**Brief**
Find how many lines in this data contain the string "salón". Respond with only that number.

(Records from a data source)
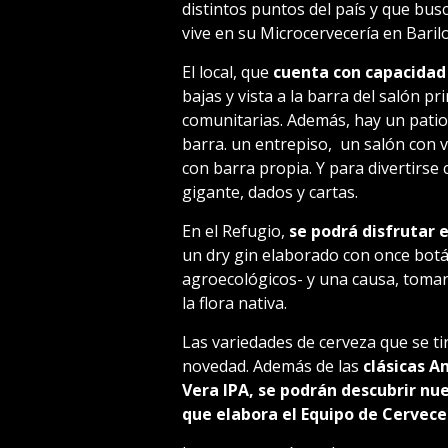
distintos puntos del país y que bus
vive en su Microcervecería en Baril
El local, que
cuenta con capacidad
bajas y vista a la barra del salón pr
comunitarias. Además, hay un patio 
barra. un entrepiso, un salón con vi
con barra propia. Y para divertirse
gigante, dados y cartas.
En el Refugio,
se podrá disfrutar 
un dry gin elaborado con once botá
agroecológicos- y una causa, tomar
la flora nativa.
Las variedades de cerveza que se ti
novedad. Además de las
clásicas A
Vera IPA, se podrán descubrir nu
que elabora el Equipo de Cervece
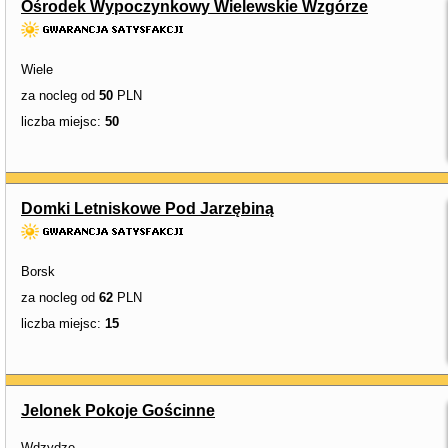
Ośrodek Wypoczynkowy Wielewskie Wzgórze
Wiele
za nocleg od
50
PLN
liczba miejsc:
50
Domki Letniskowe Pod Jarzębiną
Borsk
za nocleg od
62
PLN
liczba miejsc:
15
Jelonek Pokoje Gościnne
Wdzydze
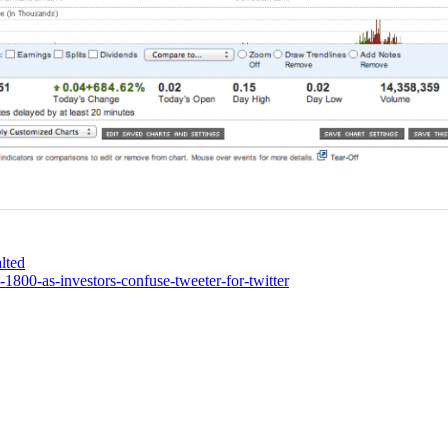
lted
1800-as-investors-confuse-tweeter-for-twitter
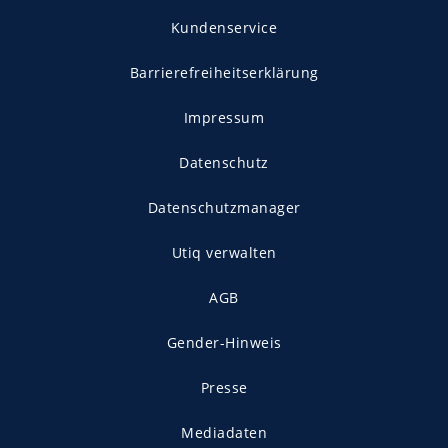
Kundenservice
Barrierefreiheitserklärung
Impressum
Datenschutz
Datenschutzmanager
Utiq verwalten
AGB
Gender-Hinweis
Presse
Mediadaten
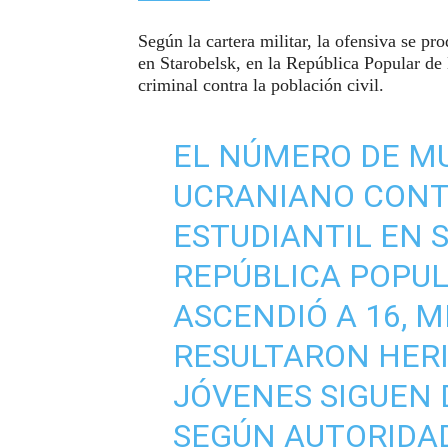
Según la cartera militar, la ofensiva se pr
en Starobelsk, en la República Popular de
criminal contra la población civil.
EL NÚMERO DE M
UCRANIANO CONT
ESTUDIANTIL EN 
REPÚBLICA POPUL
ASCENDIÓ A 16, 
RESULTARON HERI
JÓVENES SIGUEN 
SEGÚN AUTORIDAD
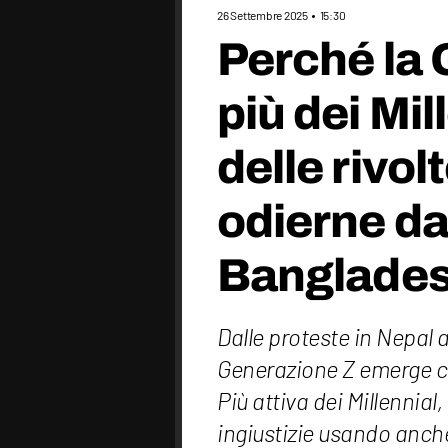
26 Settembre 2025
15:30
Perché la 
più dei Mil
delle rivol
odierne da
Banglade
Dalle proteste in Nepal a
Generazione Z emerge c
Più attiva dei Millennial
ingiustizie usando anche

**Answer below**
2